Hi. I’m Art Caplan. I’m at the Division of Medical Ethics at New York University Grossman School of Medicine.
Who among you know your body mass index (BMI)? The BMI has been used for a very long time to measure obesity. According to the BMI, huge numbers of Americans, and indeed people all over the world, are obese.
It’s a medical screening tool that often comes up at a physical, and it’s widely used and has been for many years, but it is deeply flawed. It doesn’t really account for racial, ethnic, gender, or age diversity. It was norm scaled, if you will, many years ago, according to a small sample of White men in the armed services.
One of the big gripes about it is it doesn’t really do a good job differentiating between muscle weight and fat weight. Arnold Schwarzenegger, when he was a young man and a bodybuilder, had a 32-inch waist, but the BMI made him absolutely obese given the amount of weight he was carrying that was muscle weight.
With all these problems of scale of the BMI, a new scale or measure has been proposed, called the body roundness index (BRI). Many experts in obesity, metabolism, and diabetes believe that this is a much better indicator of health issues due to weight. It’s a measure of how round you are, literally, around your stomach.

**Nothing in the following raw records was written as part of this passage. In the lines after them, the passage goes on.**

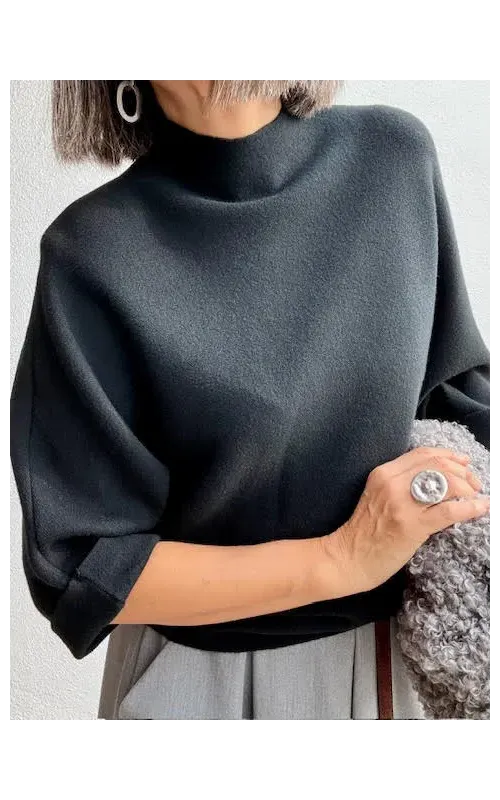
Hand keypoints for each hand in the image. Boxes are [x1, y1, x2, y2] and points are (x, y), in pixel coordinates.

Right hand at [319, 446, 489, 597]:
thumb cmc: (365, 531)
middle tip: (474, 484)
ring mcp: (402, 503)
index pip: (423, 453)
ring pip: (447, 483)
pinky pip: (449, 511)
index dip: (449, 455)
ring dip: (468, 488)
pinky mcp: (412, 525)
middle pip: (438, 464)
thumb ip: (402, 484)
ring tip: (475, 497)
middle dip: (463, 472)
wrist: (348, 557)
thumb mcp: (378, 495)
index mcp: (383, 473)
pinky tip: (479, 509)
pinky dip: (470, 508)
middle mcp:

It doesn’t really pay too much attention to your height vs weight. It really is watching body fat on the waist. The rounder you are with abdominal fat, it looks like the more danger is posed to your health and long-term mortality. This BRI has been scaled on many groups, and its predictive abilities seem much better than the BMI’s.
A paper just published in JAMA Network Open showed that, in addition to many prior studies, it’s a very good predictor, sadly, of mortality. The rounder you are in the gut, the more trouble you have. Fat stored in the legs and sometimes in the buttocks doesn’t seem to have the same health issues as those associated with abdominal fat.
When you’re talking to people about weight, it is time, I think, to start to shift away from the BMI. I’m not arguing that it isn’t important to get on a scale and see what your weight is overall, but where that weight is and how it’s distributed in your body, experts are starting to understand, is really the issue that ought to be most concerning.
The rounder that gut, the more there is going to be an issue that the patient needs to pay attention to in terms of weight. I think it’s time to say goodbye to the BMI and hello to the BRI, a much more accurate, more representative, and more predictive index of concern about weight and obesity.
I’m Art Caplan at the Division of Medical Ethics at NYU Grossman School of Medicine. Thanks for watching.